[Opening Passage to read section]
- Blossom as she appears in the original 1998 Powerpuff Girls television series
- First appearance: "Whoopass Stew: A Sticky Situation" (1992 short)
- Created by: Craig McCracken
- Portrayed by: Chloe Bennet (unaired CW pilot)
- Voiced by: Jennifer Fried (1992); Cathy Cavadini (1998 series); Emiri Kato (Powerpuff Girls Z); Amanda Leighton (2016 series);

In-universe information
- Nicknames: "Commander and the Leader"
- Species: Artificial Human
- Gender: Female
- Occupation: Student; Superhero;
- Affiliation: The Powerpuff Girls
- Family: Professor Utonium (father and creator); Bubbles (triplet sister); Buttercup (triplet sister); Bunny (younger sister); Bliss (older sister);
- Ingredients: Chemical X; Everything nice;
- Location: The City of Townsville

= Blossom (The Powerpuff Girls) =

Fictional character

Blossom is a fictional character that serves as one of the three main protagonists of The Powerpuff Girls franchise. She was created by Craig McCracken and made her first appearance in the Whoopass Stew! short "A Sticky Situation" in 1992, and was fully introduced in the television series The Powerpuff Girls in 1998.

She is portrayed as the tactician and self-proclaimed leader of the Powerpuff Girls, alongside her sisters Bubbles and Buttercup, with whom she fights crime in the city of Townsville. She is the most level-headed, intelligent, and composed member of the team, and has orange waist-length hair worn in a ponytail, decorated with a red bow and a hair clip. Her unique abilities include ice breath, microscopic vision, and advanced intelligence.

A toy line and series of video games featuring the character and her sisters have also been produced.

==Description==

===Main concept===
Blossom is the leader of the Powerpuff Girls: a trio of superheroes made up of her and her sisters Bubbles and Buttercup, with whom she fights crime and takes care of various emergencies in the city of Townsville, normally upon being called by the Mayor through the "Powerpuff Hotline". The girls were created by Professor Utonium from a mixture of "sugar, spice and everything nice" when he was trying to create the "perfect little girl", and their many superpowers were granted by the accidental addition of "Chemical X". Each episode of the 1998 television series briefly depicts this event in its title sequence, and is further explored in the prequel The Powerpuff Girls Movie (2002). In the original short from which The Powerpuff Girls derive (titled Whoopass Stew!), the substance that accidentally creates the girls is "a can of Whoopass", which was replaced by "Chemical X" in the television series.

===Design===
Blossom and her sisters have abnormally large eyes (inspired by Margaret Keane's paintings of little children), round oval-shaped heads, stubby arms and stubby legs. They also lack noses, ears, fingers, toes, and necks (these are assumable in some cases, but never part of the design). McCracken preferred them to look more symbolic of actual children rather than going for a "realistic" look, meaning fewer body parts were needed. They normally wear dresses that match the colors of their eyes, each decorated with a black stripe, along with white stockings and black Mary Janes. Blossom is the redhead and differentiates from her sisters by sporting a bow-crowned ponytail (which also signifies her leadership) and pink as her signature color. Both her bow and ponytail work as a means to heighten the feeling of movement in the animation. Although her hair is not longer than her body, it often looks longer when she is flying.
[Closing Passage to read section]
[Opening Excerpted records section]
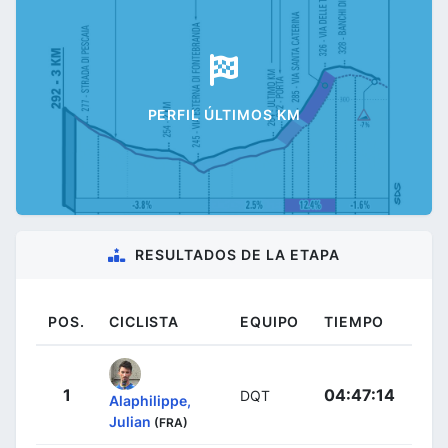
PERFIL ÚLTIMOS KM
RESULTADOS DE LA ETAPA
POS.
CICLISTA
EQUIPO
TIEMPO
1
04:47:14
DQT
Alaphilippe,
Julian
(FRA)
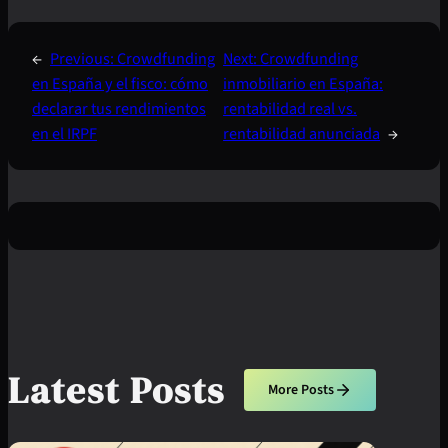
←
Previous:
Crowdfunding
Next:
Crowdfunding
en España y el fisco: cómo
inmobiliario en España:
declarar tus rendimientos
rentabilidad real vs.
en el IRPF
rentabilidad anunciada
→
Latest Posts
More Posts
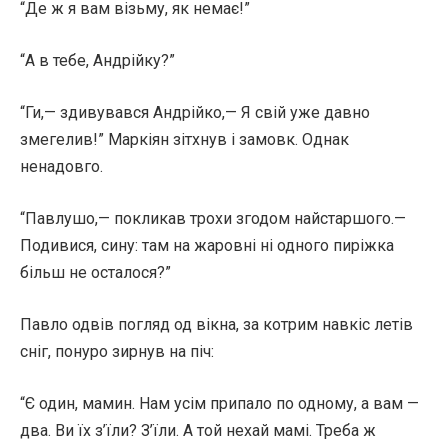
“Де ж я вам візьму, як немає!”
“А в тебе, Андрійку?”
“Ги,— здивувався Андрійко,— Я свій уже давно
змегелив!” Маркіян зітхнув і замовк. Однак
ненадовго.
“Павлушо,— покликав трохи згодом найстаршого.—
Подивися, сину: там на жаровні ні одного пиріжка
більш не осталося?”
Павло одвів погляд од вікна, за котрим навкіс летів
сніг, понуро зирнув на піч:
“Є один, мамин. Нам усім припало по одному, а вам —
два. Ви їх з’їли? З’їли. А той нехай мамі. Треба ж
[Closing Excerpted records section]
Problem to work on – Please copy the passage from the Blossom article word for word, starting with "Blossom is a" and going on through "and advanced intelligence.". The data comes after the Blossom article and has nothing to do with it.

Task result –
Blossom is a fictional character that serves as one of the three main protagonists of The Powerpuff Girls franchise. She was created by Craig McCracken and made her first appearance in the Whoopass Stew! short "A Sticky Situation" in 1992, and was fully introduced in the television series The Powerpuff Girls in 1998.

She is portrayed as the tactician and self-proclaimed leader of the Powerpuff Girls, alongside her sisters Bubbles and Buttercup, with whom she fights crime in the city of Townsville. She is the most level-headed, intelligent, and composed member of the team, and has orange waist-length hair worn in a ponytail, decorated with a red bow and a hair clip. Her unique abilities include ice breath, microscopic vision, and advanced intelligence.